SELECTED PASSAGE:
##############################
The C in IRC stands for “chat” - as in what humans do. Bots are (and have been) an abomination, sort of like answering machines talking to each other. Nobody (yet) archives your conversation on the street corner, in the office, or in a bar .. yet they want to archive your chat on a keyboard. It wont work anyway, any sensible network will ban the bot from joining anyway.
Lord have mercy! Most of IRC is completely and utterly nonsensical banter between people. Would you really be interested in a public search engine of everyone’s IM conversations? I mean, really? *yawn*
Sure, it could stand some value in support channels as #15 suggested, but should be an on-request or publicly announced feature of the channel, not some sneaky background logging done by someone’s dodgy bot.
I look forward to this company’s bots getting banned everywhere.
This is an awesome service. We use an IRC channel for the community to connect and communicate with one another, but you run into the same problems of “what was said about that policy?” having it be searchable is HUGE and an extremely valuable thing.
I requested that #productwiki gets added to their list of channels.
I would definitely respect this company, assuming they told the operators of the channels in question that they log it — or at least had the company name as nickname. They aren’t, for obvious reason — channel operator do not want people logging and making stuff searchable (for obvious reasons). This is the same reason that people don’t want everyone to listen to their coffee break conversations. I hope they go bankrupt soon!
People still use IRC?
This service is wonderful !!!
@spif - I’m with you, this is questionable if it’s not with consent or at the very least disclosure. Yeah, yeah, we know what you do in public on the web can be archived. At some point there needs to be some respect in the data collection process.
this is just retarded, the idea of IRC is to ask a question and get an instant answer. If you just search you won’t get any results because its just banter. A big ass block of text
So all it does is index all ongoing chats? I am surprised why there was nothing like this earlier. That aside, it feels like eavesdropping.
It can be a useful utility to make sense of IRC Chats. But I would prefer something similar to a no-call list here. Networks/channels should get an option whether they want their chat indexed and archived, or not. And please be more transparent.
If you want something coherently incoherent from the irc lands, http://www.bash.org is the place to go.
seriously… IRC alone is just not a valuable or credit worthy information source.
what would this be used for mainly .. I can think of 2 things
1. stalking
2. reviews
probably the thing i hate most about google search is when i type in something relating to a specific technology issue and i get back a boatload of irrelevant results from listservs that have been posted online.
i can see this data source resulting in the same pain. too much noise, not enough signal.
if somebody could do natural language search on it, then it’d be sweet.
##############################
EXERCISE INSTRUCTIONS:
**a)** Translate this sentence from the IRC comment thread into Spanish: "Most of IRC is completely and utterly nonsensical banter between people."
**b)** From the IRC comment thread, pull out verbatim the passage that begins at the words "this is just" and stops after "be more transparent.".
##############################
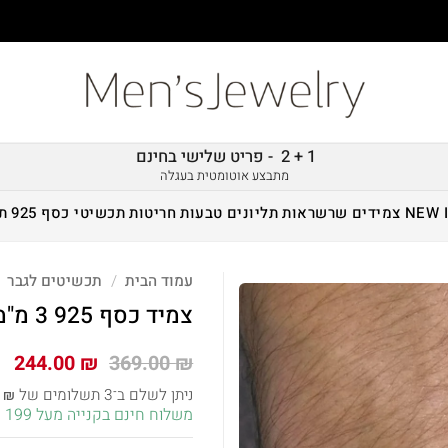
1 + 2 - פריט שלישי בחינם
מתבצע אוטומטית בעגלה
NEW 
צמידים
שרשראות
תליונים
טבעות
חריטות
תכשיטי כסף 925
ת
עמוד הבית
/
תכשיטים לגבר
צמיד כסף 925 3 מ"מ – חבל
המחיר
המ
244.00
₪
369.00
₪
המקורי
הנ
ניתן לשלם ב־3 תשלומים של
3
₪
היה:
הו
משלוח חינם בקנייה מעל 199 ש״ח!
 ₪.
369.00 ₪.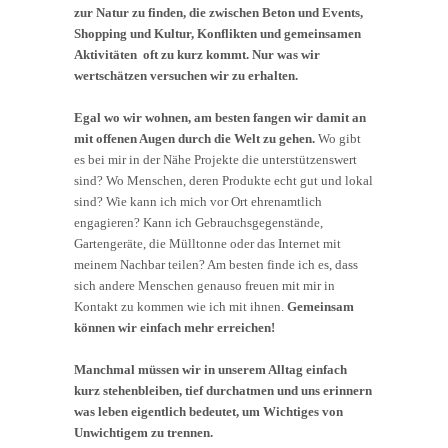
zur Natur zu finden, die zwischen Beton und Events,
Shopping und Kultur, Konflikten und gemeinsamen
Aktivitäten oft zu kurz kommt. Nur was wir
wertschätzen versuchen wir zu erhalten.
Egal wo wir wohnen, am besten fangen wir damit an
mit offenen Augen durch die Welt zu gehen.
Wo gibt
es bei mir in der Nähe Projekte die unterstützenswert
sind? Wo Menschen, deren Produkte echt gut und lokal
sind? Wie kann ich mich vor Ort ehrenamtlich
engagieren? Kann ich Gebrauchsgegenstände,
Gartengeräte, die Mülltonne oder das Internet mit
meinem Nachbar teilen? Am besten finde ich es, dass
sich andere Menschen genauso freuen mit mir in
Kontakt zu kommen wie ich mit ihnen.
Gemeinsam
können wir einfach mehr erreichen!
Manchmal müssen wir in unserem Alltag einfach
kurz stehenbleiben, tief durchatmen und uns erinnern
was leben eigentlich bedeutet, um Wichtiges von
Unwichtigem zu trennen.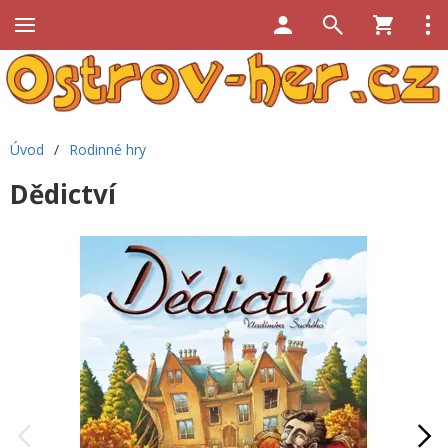
Úvod
/
Rodinné hry
Dědictví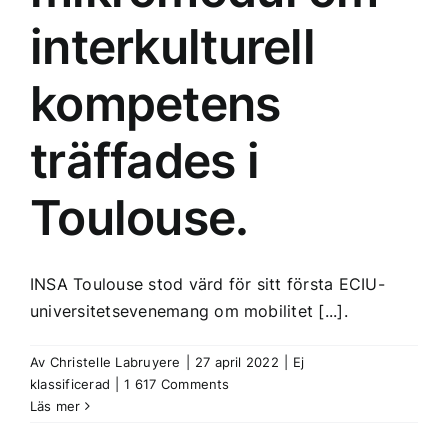
interkulturell
kompetens
träffades i
Toulouse.
INSA Toulouse stod värd för sitt första ECIU-
universitetsevenemang om mobilitet [...].
Av
Christelle Labruyere
|
27 april 2022
|
Ej
klassificerad
|
1 617 Comments
Läs mer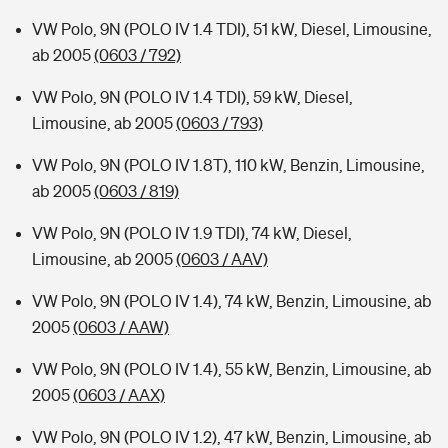
VW Polo, 9N (POLO IV 1.4 TDI), 51 kW, Diesel, Limousine,
ab 2005
(0603 / 792)
VW Polo, 9N (POLO IV 1.4 TDI), 59 kW, Diesel,
Limousine, ab 2005
(0603 / 793)
VW Polo, 9N (POLO IV 1.8T), 110 kW, Benzin, Limousine,
ab 2005
(0603 / 819)
VW Polo, 9N (POLO IV 1.9 TDI), 74 kW, Diesel,
Limousine, ab 2005
(0603 / AAV)
VW Polo, 9N (POLO IV 1.4), 74 kW, Benzin, Limousine, ab
2005
(0603 / AAW)
VW Polo, 9N (POLO IV 1.4), 55 kW, Benzin, Limousine, ab
2005
(0603 / AAX)
VW Polo, 9N (POLO IV 1.2), 47 kW, Benzin, Limousine, ab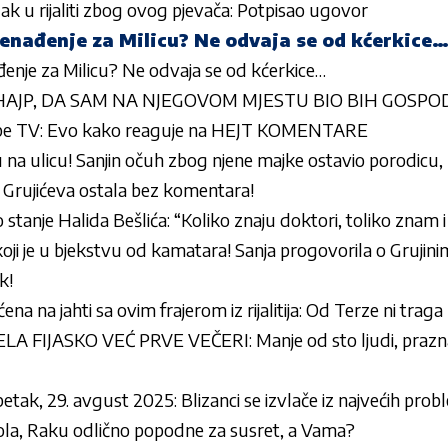
zak u rijaliti zbog ovog pjevača: Potpisao ugovor
enađenje za Milicu? Ne odvaja se od kćerkice
enje za Milicu? Ne odvaja se od kćerkice…
 HAJP, DA SAM NA NJEGOVOM MJESTU BIO BIH GOSPOD
ype TV: Evo kako reaguje na HEJT KOMENTARE
cu na ulicu! Sanjin očuh zbog njene majke ostavio porodicu,
! Grujićeva ostala bez komentara!
tanje Halida Bešlića: “Koliko znaju doktori, toliko znam i 
koji je u bjekstvu od kamatara! Sanja progovorila o Gruj
k!
na na jahti sa ovim frajerom iz rijalitija: Od Terze ni traga 
A FIJASKO VEĆ PRVE VEČERI: Manje od sto ljudi, prazna 
tak, 29. avgust 2025: Blizanci se izvlače iz najvećih pro
la, Raku odlično popodne za susret, a Vama?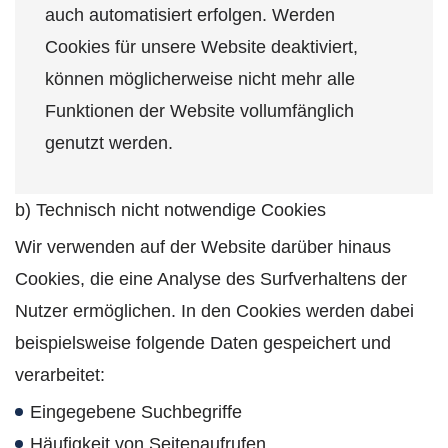
auch automatisiert erfolgen. Werden
Cookies für unsere Website deaktiviert,
können möglicherweise nicht mehr alle
Funktionen der Website vollumfänglich
genutzt werden.
b) Technisch nicht notwendige Cookies
Wir verwenden auf der Website darüber hinaus
Cookies, die eine Analyse des Surfverhaltens der
Nutzer ermöglichen. In den Cookies werden dabei
beispielsweise folgende Daten gespeichert und
verarbeitet:
Eingegebene Suchbegriffe
Häufigkeit von Seitenaufrufen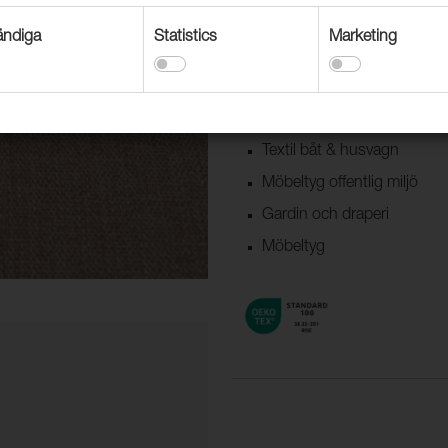
är Lido i uppdaterade färger.
ndiga
Statistics
Marketing
Användningsområden
Dekorationstextil
Textil båt & husvagn
Möbeltyg offentlig miljö
Gardin och draperi
Möbeltyg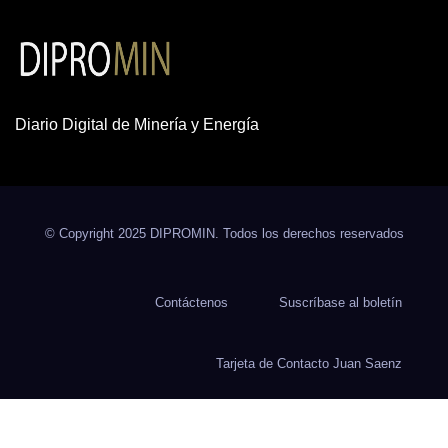
Diario Digital de Minería y Energía
© Copyright 2025 DIPROMIN. Todos los derechos reservados
Contáctenos
Suscríbase al boletín
Tarjeta de Contacto Juan Saenz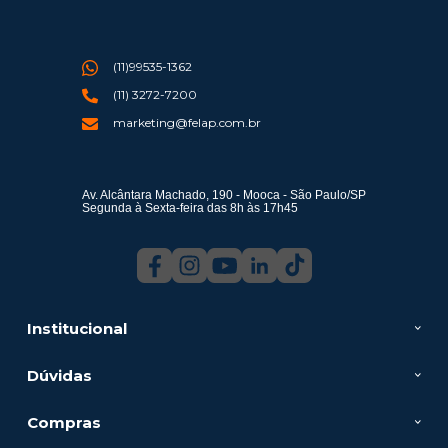
(11)99535-1362
(11) 3272-7200
marketing@felap.com.br
Av. Alcântara Machado, 190 - Mooca - São Paulo/SP
Segunda à Sexta-feira das 8h às 17h45
Institucional
Dúvidas
Compras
##############################
RESPONSE LIST:
**a)** La mayor parte de IRC es una charla total y absolutamente sin sentido entre personas.

**b)**
this is just retarded, the idea of IRC is to ask a question and get an instant answer. If you just search you won’t get any results because its just banter. A big ass block of text
So all it does is index all ongoing chats? I am surprised why there was nothing like this earlier. That aside, it feels like eavesdropping.
It can be a useful utility to make sense of IRC Chats. But I would prefer something similar to a no-call list here. Networks/channels should get an option whether they want their chat indexed and archived, or not. And please be more transparent.